======== Material supplied

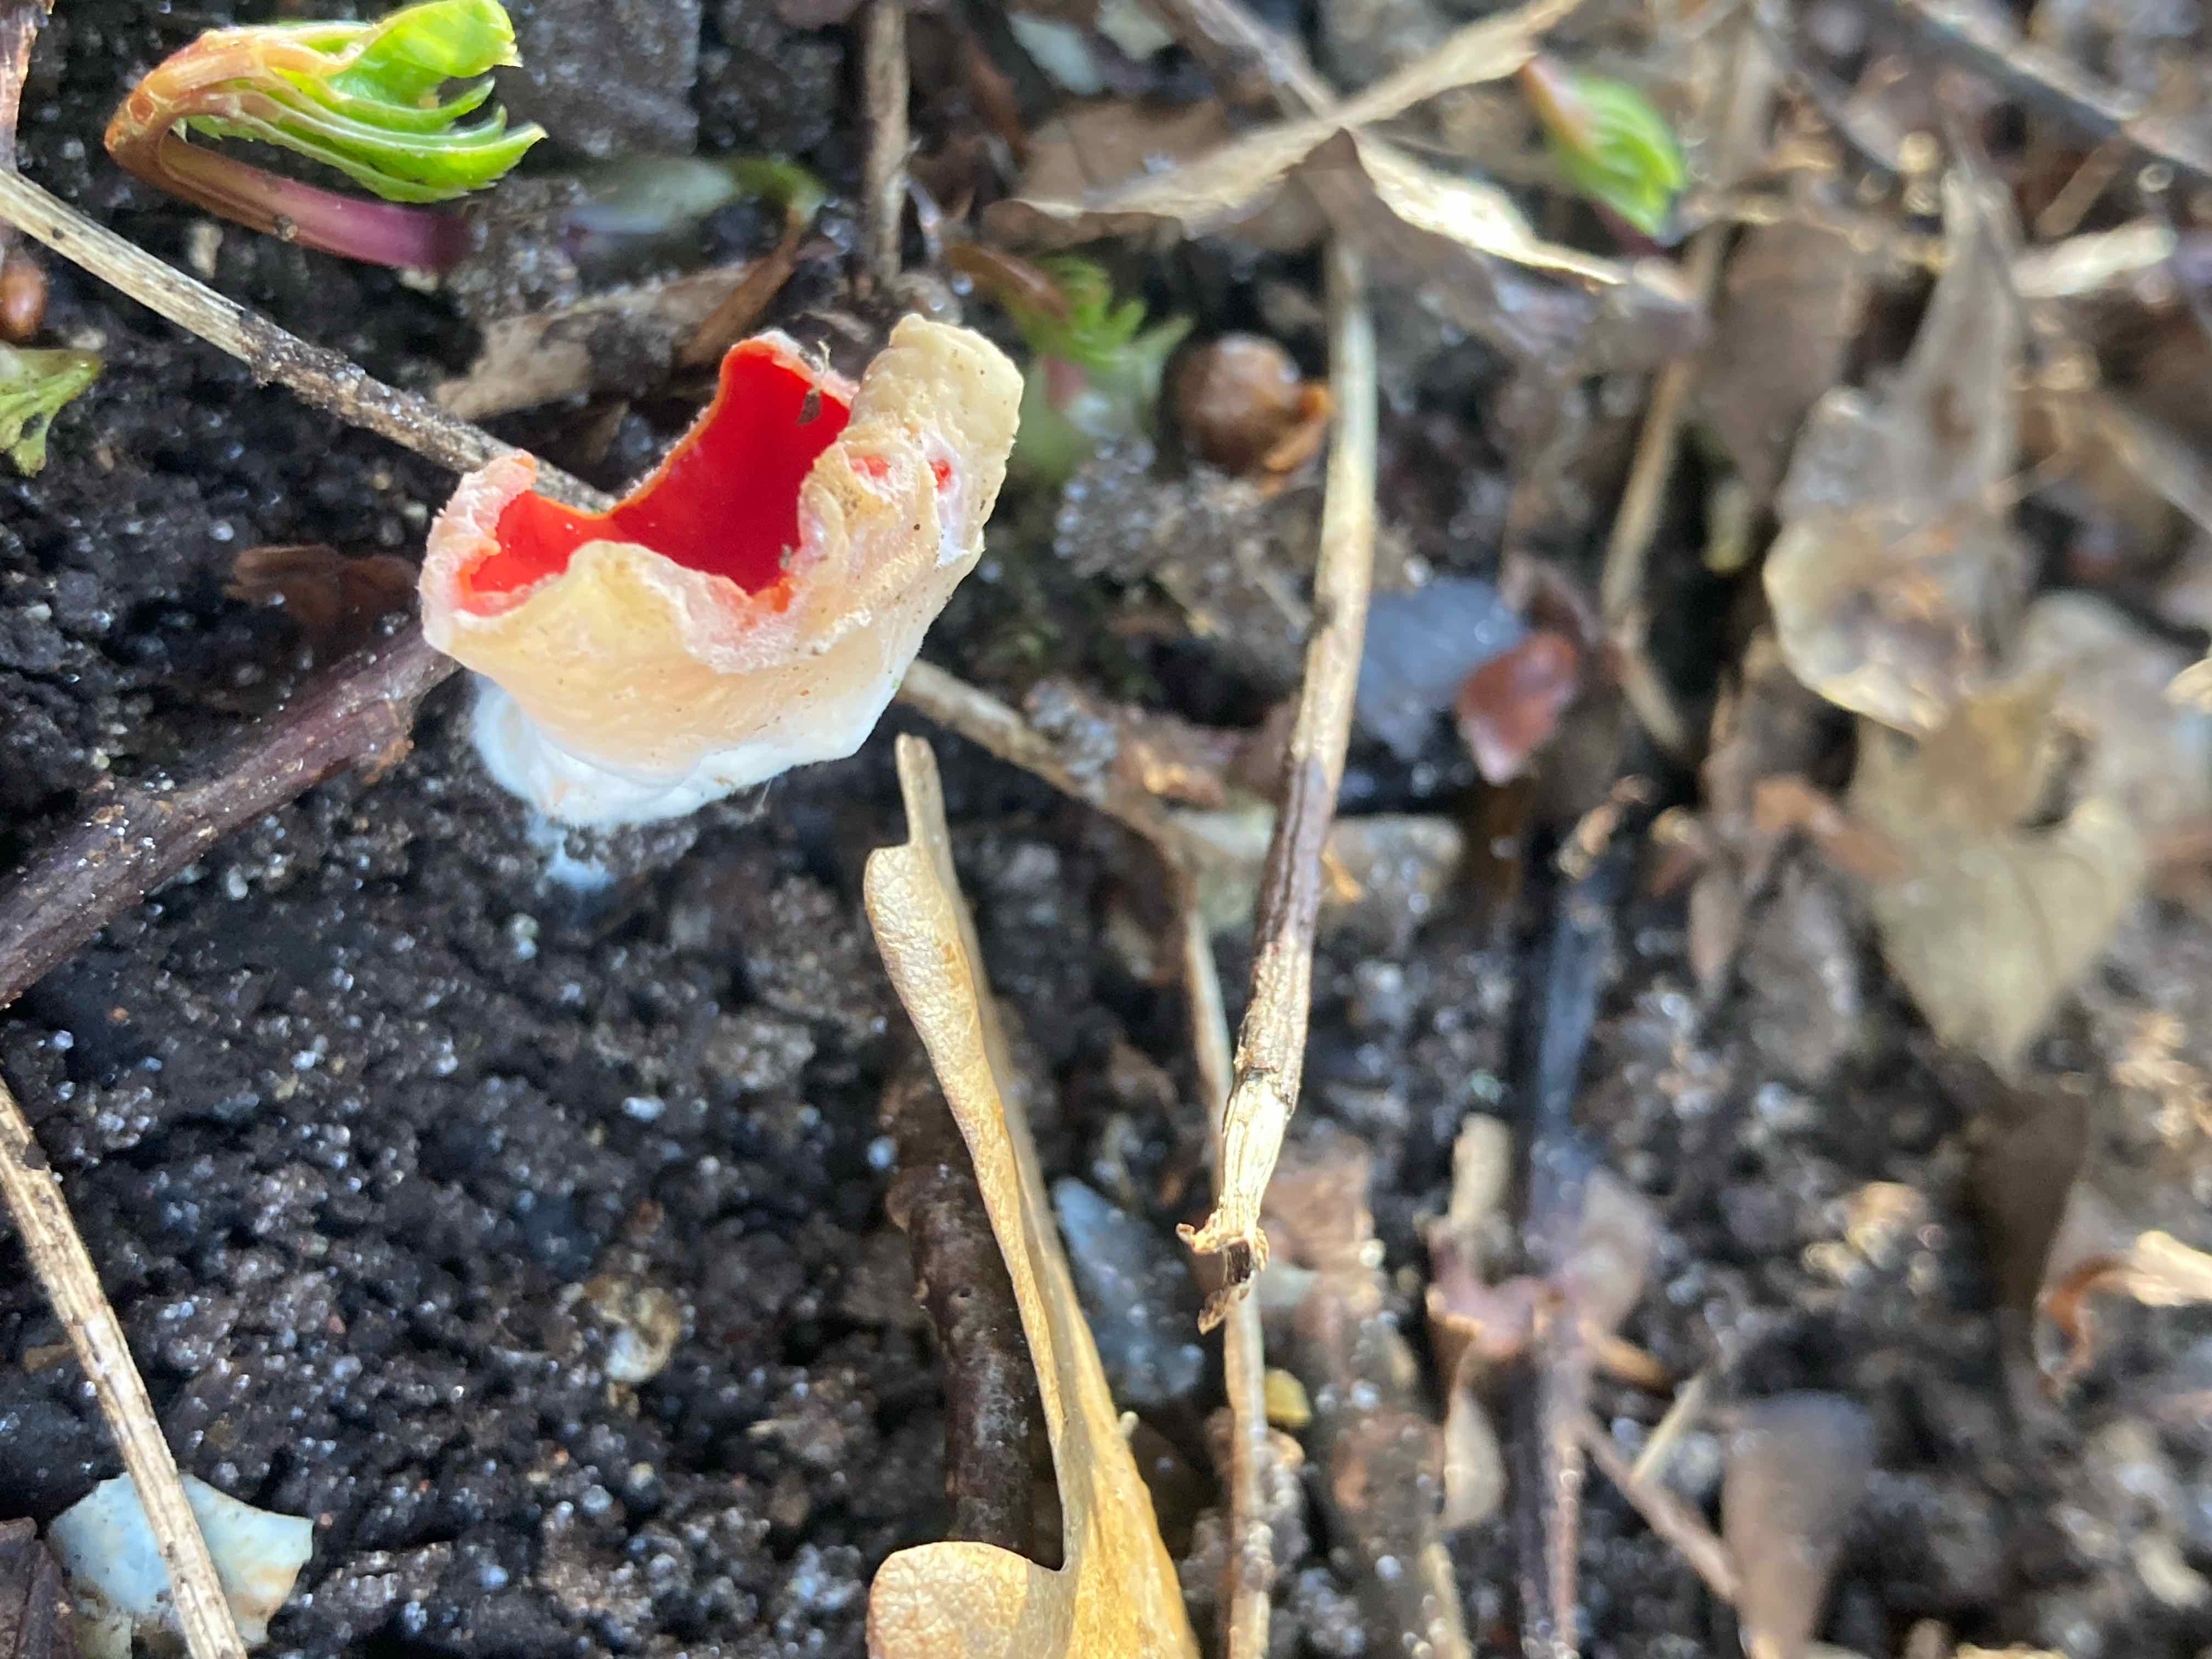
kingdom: Fungi
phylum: Ascomycota
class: Pezizomycetes
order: Pezizales
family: Sarcoscyphaceae
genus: Sarcoscypha
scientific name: Sarcoscypha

================

• [Exercise aim]: Transcribe the lines above without any changes, leaving the picture out of your answer.

• [Written response]:
kingdom: Fungi
phylum: Ascomycota
class: Pezizomycetes
order: Pezizales
family: Sarcoscyphaceae
genus: Sarcoscypha
scientific name: Sarcoscypha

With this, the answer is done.